The most important thing that I can share in regards to recovery of any addiction is this. The individual entering into recovery can not be doing it for the wrong reasons – even though they may seem like the right reasons. For instance, we cannot enter recovery to please our family, friends, physicians, or our mental health professionals. We cannot enter recovery because of what we are afraid of losing. We must, as I did for the second time in 4 years, determine that we are “tired of being sick and tired of being sick and tired”.  Then we must take the ever painstaking steps to work on our recovery. I am a proud member of Alcoholics Anonymous  as well as being a member of Global Steps AA a video AA meeting group on the hosting site In The Rooms. These groups and programs continue to guide me through my continued recovery – because I want them to.

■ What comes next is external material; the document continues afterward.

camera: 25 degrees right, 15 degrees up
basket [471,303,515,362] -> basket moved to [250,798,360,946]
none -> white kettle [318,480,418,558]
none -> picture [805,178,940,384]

Four years ago today I began my first journey through recovery because of every single reason above six months after losing my job that I loved with the University Career Center at The University of Texas at San Antonio. I loved being clean and sober. My life was coming back together and I even went back to work at my beloved University of Texas at San Antonio with the Institute for P-20 Initiatives. In May 2016 I threw away 2 years and 3 months of being clean and sober because of life. The downward spiral just continued to through the summer. I was still working and loving my job of over one year and then on September 14th, 2016 I turned 50 and I have no idea what happened to cause the hurricane that was a comin. I visited my old haunts and got drunk off my butt and bought a whole mess of cocaine and then I was off to the races. I didn’t return to work until mid October because of continued illnesses being caused by my being off to the races.

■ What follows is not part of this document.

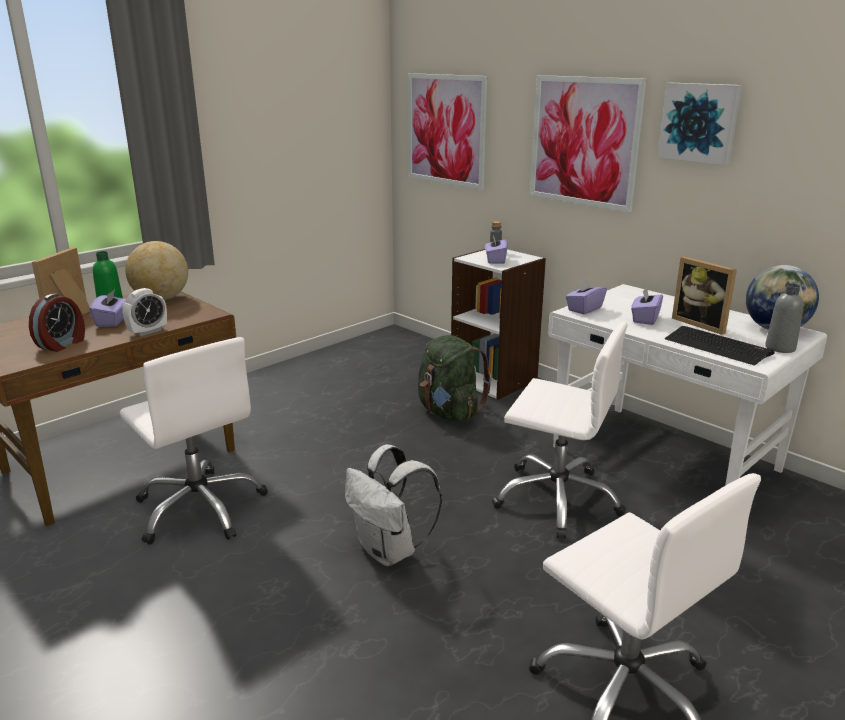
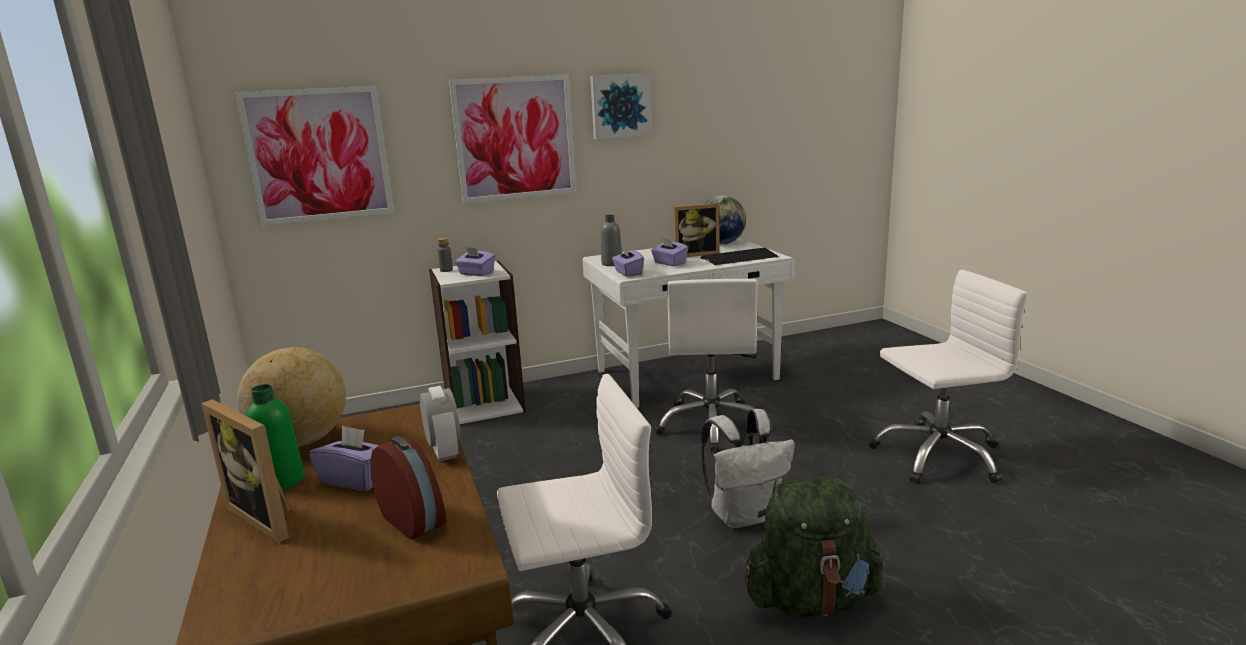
camera: 65 degrees left, 5 degrees down
green backpack [418,335,492,421] -> green backpack moved to [744,477,884,618]
white office chair [492,322,628,539] -> white office chair turned 135 degrees clockwise [654,279,758,452]
grey bottle [765,284,804,353] -> grey bottle moved to [601,215,622,266]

The craziness continued and of course I lost my job with the university on February 16, 2017 for a different reason other than my addictions but in essence caused by them. Does that make sense?  I continued to enjoy, as I believed, all the drinking and drugging I was doing. In early April 2017 I attempted suicide by swallowing thirty trazodone pills while drinking heavily and doing coke. The attempt obviously did not work because folks are reading my writings. My Higher Power whom I choose to call God had and has different plans for me that are not meant for me to know.

I do know this, when I attended the ACTS Retreat 11/30 – 12/3 I meditated, I prayed and when it was all said and done I left my alcoholism and cocaine addiction on the Alter of the Tabernacle. This was on Saturday December 2nd. When I came home on Sunday I did walk to my store. I bought two 24 oz. cans of beer and a six pack of O’Doul’s Amber non alcoholic beer. That was the last day that I drank. On  the night of 12/3 I meditated and prayed for guidance and help with remaining clean and sober everyday moving forward. I am so proud and happy to say that the daily obsession and need to drink and or get high have left me. I am currently two months and 10 days clean and sober. I do it by reminding myself that JUST for TODAY I WILL REMAIN CLEAN and SOBER!!!

That is what is in My Rattled Cage today!!!!